Le Mozambique s'est doté d'une nouvelle loi pour mettre fin aux conflits d'intérêts rongeant l'appareil d'Etat jusqu'au sommet, un texte qui doit prouver la volonté de Maputo d'en finir avec un degré de corruption faisant fuir les investisseurs.
Alors que les investisseurs et bailleurs de fonds étrangers sont de plus en plus insistants, le Frelimo (Front de libération du Mozambique) au pouvoir a accepté d'interdire aux membres du gouvernement le cumul d'un maroquin ministériel avec un salaire dans une entreprise publique ou parapublique.
Le futur "code d'éthique de la fonction publique" obligera aussi membres du gouvernement, élus, fonctionnaires, magistrats, policiers ou militaires à déclarer leur patrimoine, quelle que soit leur fonction.
Tous devront également faire une déclaration d'intérêts, autrement dit divulguer les secteurs sources de conflit d'intérêts pour eux-mêmes ou des membres de leur famille.
Mais la presse n'aura pas automatiquement accès à ces déclarations.
Voté vendredi en deuxième lecture, le texte doit en principe s'appliquer en septembre.
De nombreux élus ont traîné des pieds. Ils ont réclamé une augmentation de leur traitement, qui est estimé 80.000 meticals (2.000 euros) par mois pour 90 jours de session par an.
"L'exclusivité a un prix, elle implique une rémunération adéquate", a plaidé Teodoro Waty, un ténor du Frelimo, cité par le quotidien indépendant O Pais.
Le cas de M. Waty, qui siège au conseil d'administration de la compagnie aérienne publique LAM, est typique de ces élus que le futur code obligera à choisir entre leurs différentes fonctions.
Autre exemple: Margarida Talapa, membre du conseil d'administration de la compagnie de téléphonie publique Mcel et chef du groupe parlementaire du Frelimo.

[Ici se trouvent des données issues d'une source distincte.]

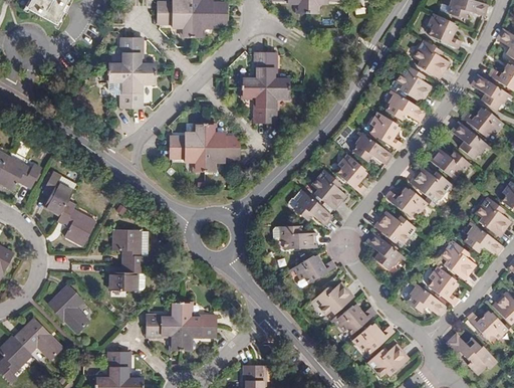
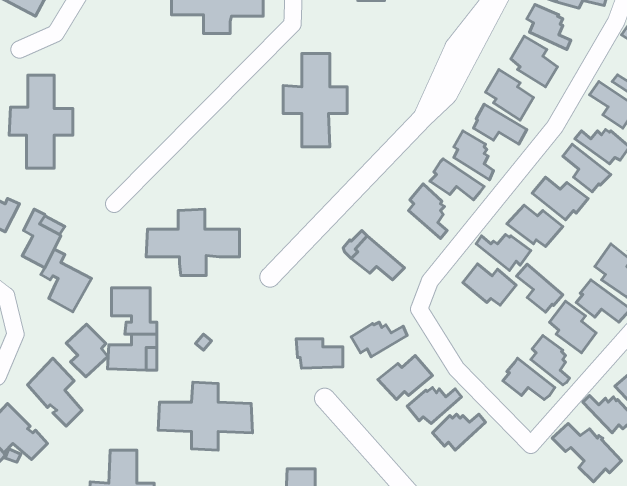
building: [106,38,155,109] -> [9,75,73,168]
building: [169,122,239,172] -> [146,209,239,276]
building: [310,168,345,208] -> none
building: [279,225,314,247] -> [296,339,343,368]
building: [366,232,402,268] -> [516,264,563,312]
building: none -> [66,324,108,377]
building: [366,342,409,375] -> none

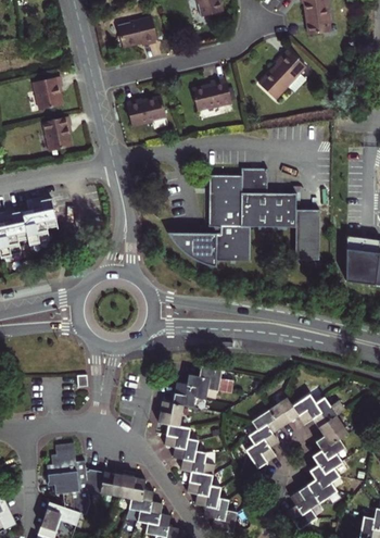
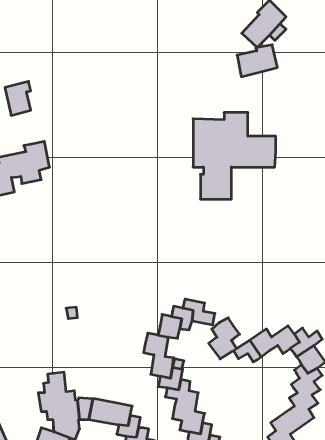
building: [31,75,61,109] -> none
building: [188,76,230,110] -> [237,45,277,77]
building: [125,93,165,124] -> none
building: [42,114,69,150] -> [5,81,31,115]
building: [293,210,318,259] -> none
building: [167,233,216,266] -> none
building: [245,423,278,466] -> [209,318,240,359]

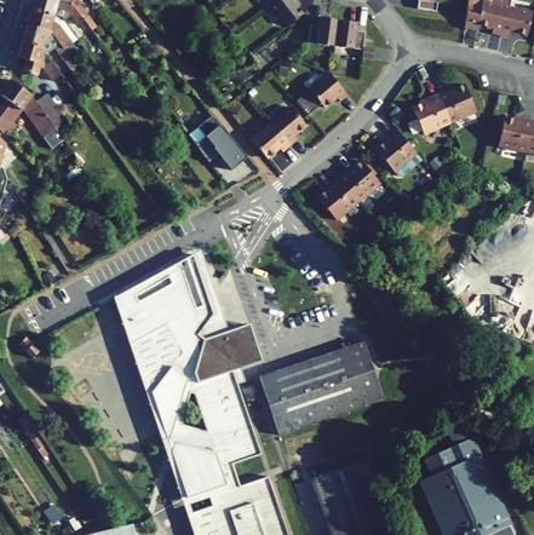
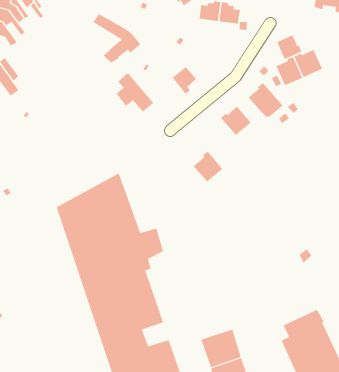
building: none -> [93,13,141,63]
building: none -> [276,35,302,60]
building: [295,71,348,114] -> none
building: [252,122,289,156] -> none
building: [316,177,357,219] -> [193,151,223,182]
building: [259,341,384,436] -> none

Le Centre pour l'intégrité publique (CIP), une ONG locale qui craignait que le texte ne soit pas adopté avant 2014, a salué cette étape.
"Envoyer un signal clair"
La loi est la troisième d'un paquet de cinq textes anti-corruption alors que le pays voit débarquer de nombreux investisseurs, attirés par la découverte de gisements de gaz naturel, l'annonce de plusieurs méga-chantiers d'infrastructures et le boom de l'extraction charbonnière.

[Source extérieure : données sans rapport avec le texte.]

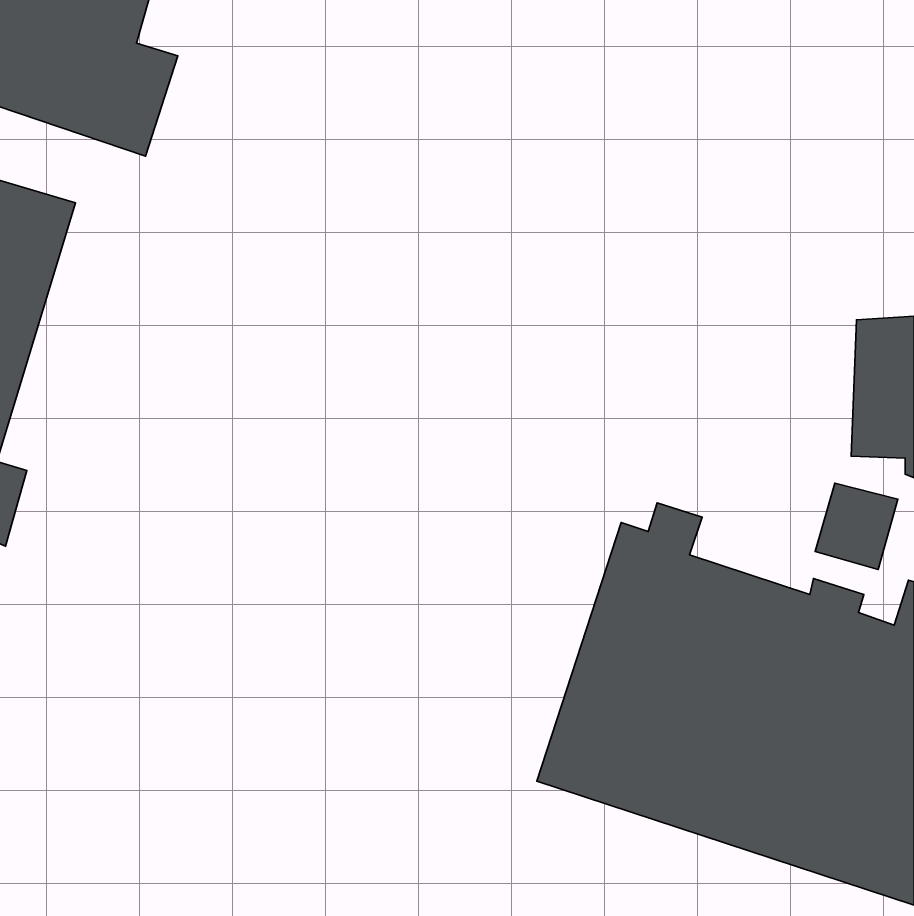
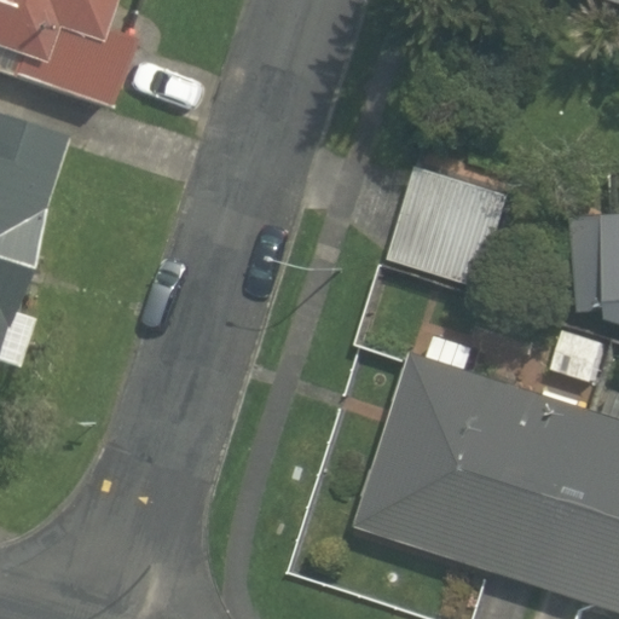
building: none -> [391,162,513,288]

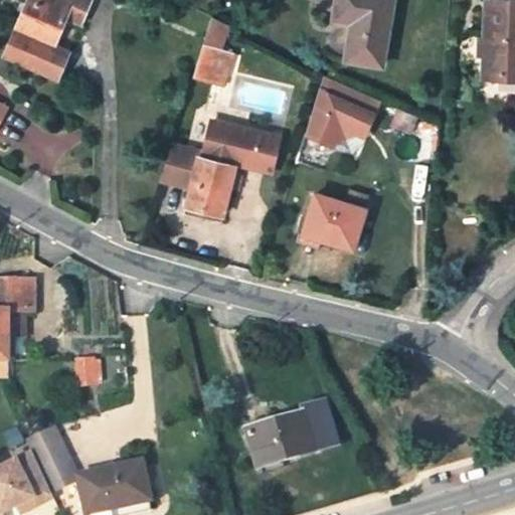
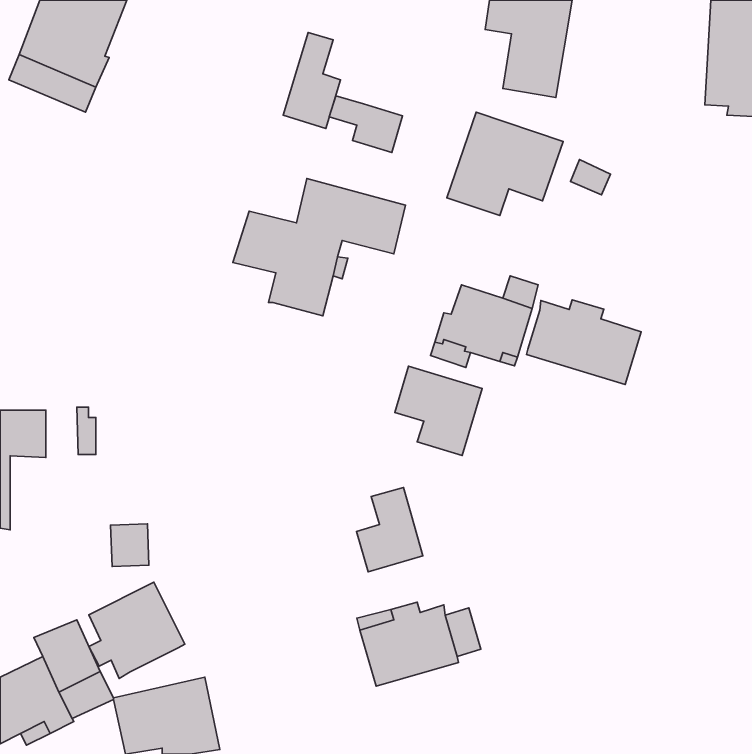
building: none -> [329,96,403,152]
building: none -> [527,300,641,384]
building: none -> [395,366,482,456]
building: none -> [357,487,423,572]
building: none -> [89,582,185,678]

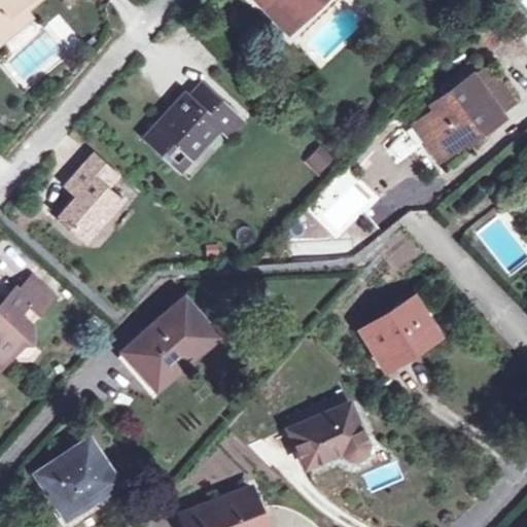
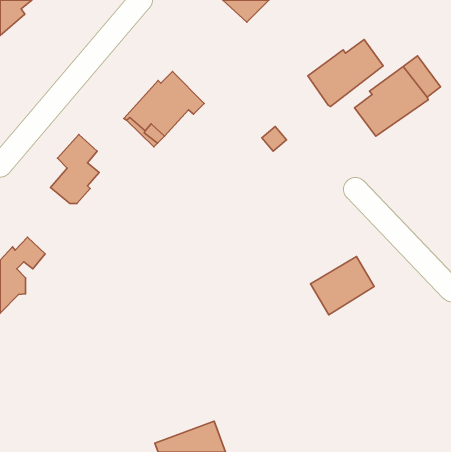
building: none -> [308,39,383,107]
building: [125,298,216,385] -> none
building: [288,402,365,466] -> none
building: [36,438,117,519] -> none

"C'est très important car, hors du Mozambique, les gens voient ceux qui sont au pouvoir s'enrichir parce qu'ils sont au Parlement. Ils sont dans trois ou quatre entreprises tout en acceptant l'argent de l'Etat, siègent au Parlement de la République et votent des lois favorisant leurs amis et leur famille. Ce n'est pas acceptable", a expliqué à l'AFP Baltazael Fael, chercheur auprès du CIP.
Selon le CIP, une dizaine d'influents élus du Frelimo doublent actuellement leur rémunération en empochant un salaire dans le secteur public ou parapublic.

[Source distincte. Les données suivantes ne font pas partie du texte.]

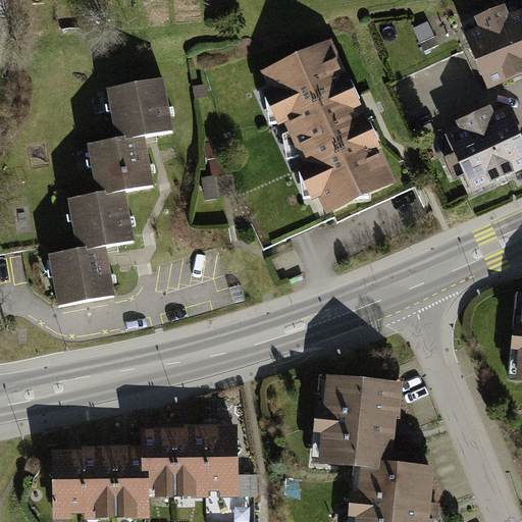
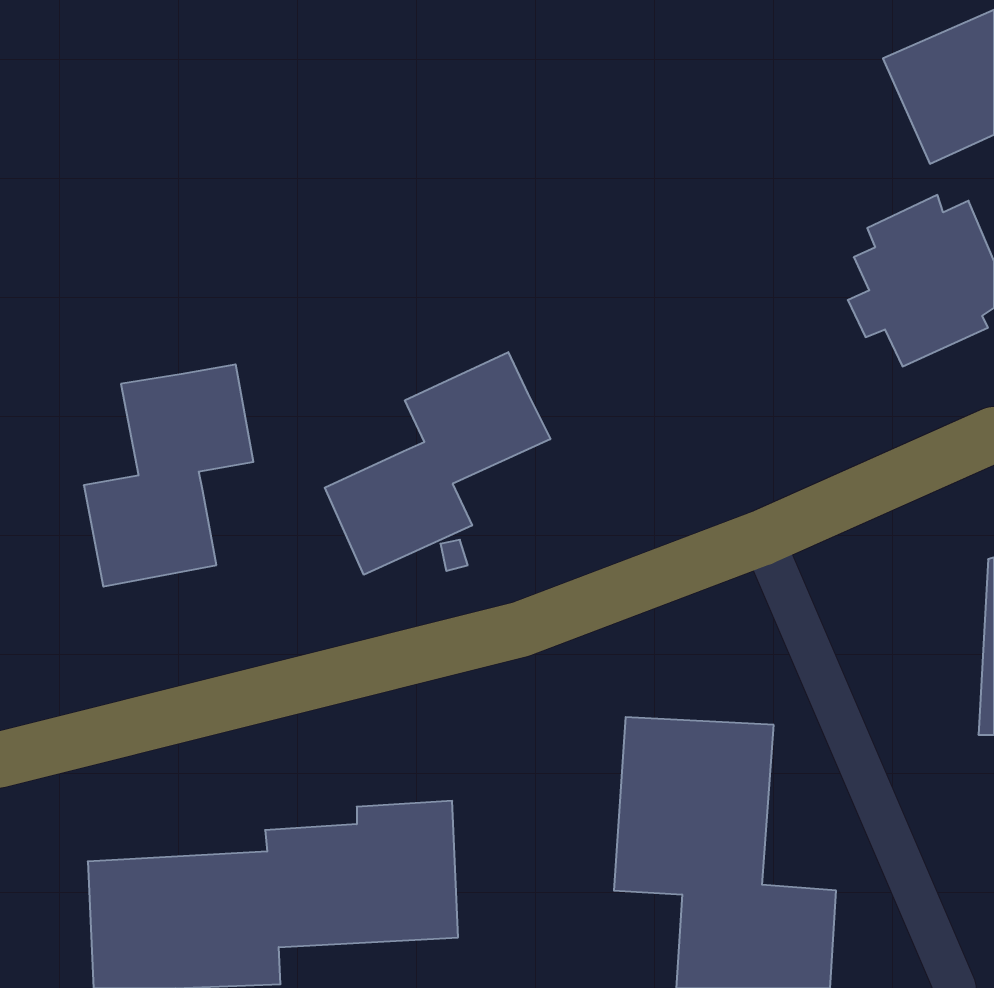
building: [260,39,400,218] -> none
building: [85,75,169,196] -> none
building: none -> [325,352,550,575]

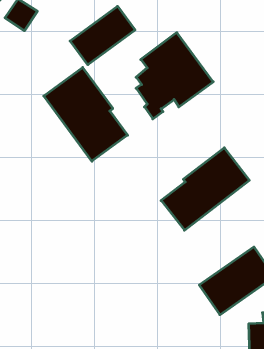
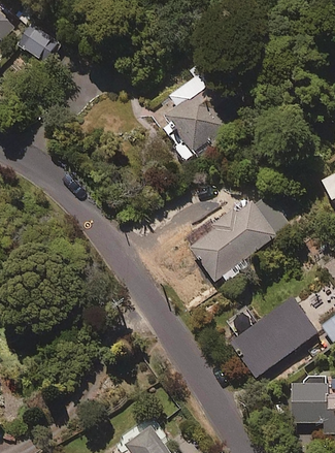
building: [70,6,135,65] -> none
building: [44,67,128,161] -> none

Pour l'heure, le pays, sorti depuis 1992 d'une longue guerre civile, reste classé au 184e rang, sur 187, sur l'échelle de l'ONU mesurant le bien-être des populations.
Il pointe à la 120e place, sur 182, du classement 2011 du degré de perception de corruption établi par l'ONG Transparency International.
Et les bailleurs de fonds, qui contribuent pour plus de 30% au budget national alors que le pays regorge de ressources naturelles, s'impatientent.
Au début du mois, un groupe de 19 pays, dont la France, le Canada, et la Suède, a appelé le gouvernement à intensifier la lutte contre la corruption.
La condamnation pour corruption de deux ex-membres du gouvernements en 2010 et 2011 n'a pas convaincu les observateurs.
"Les investisseurs se tiennent à l'écart de l'Afrique qu'ils perçoivent comme politiquement instable et corrompue", souligne Michael Lalor, analyste chez Ernst and Young.
"Quand les investisseurs pensent au Mozambique, ils pensent encore à la guerre civile. D'où la nécessité d'avoir des mesures fortes contre la corruption, pour envoyer un signal clair".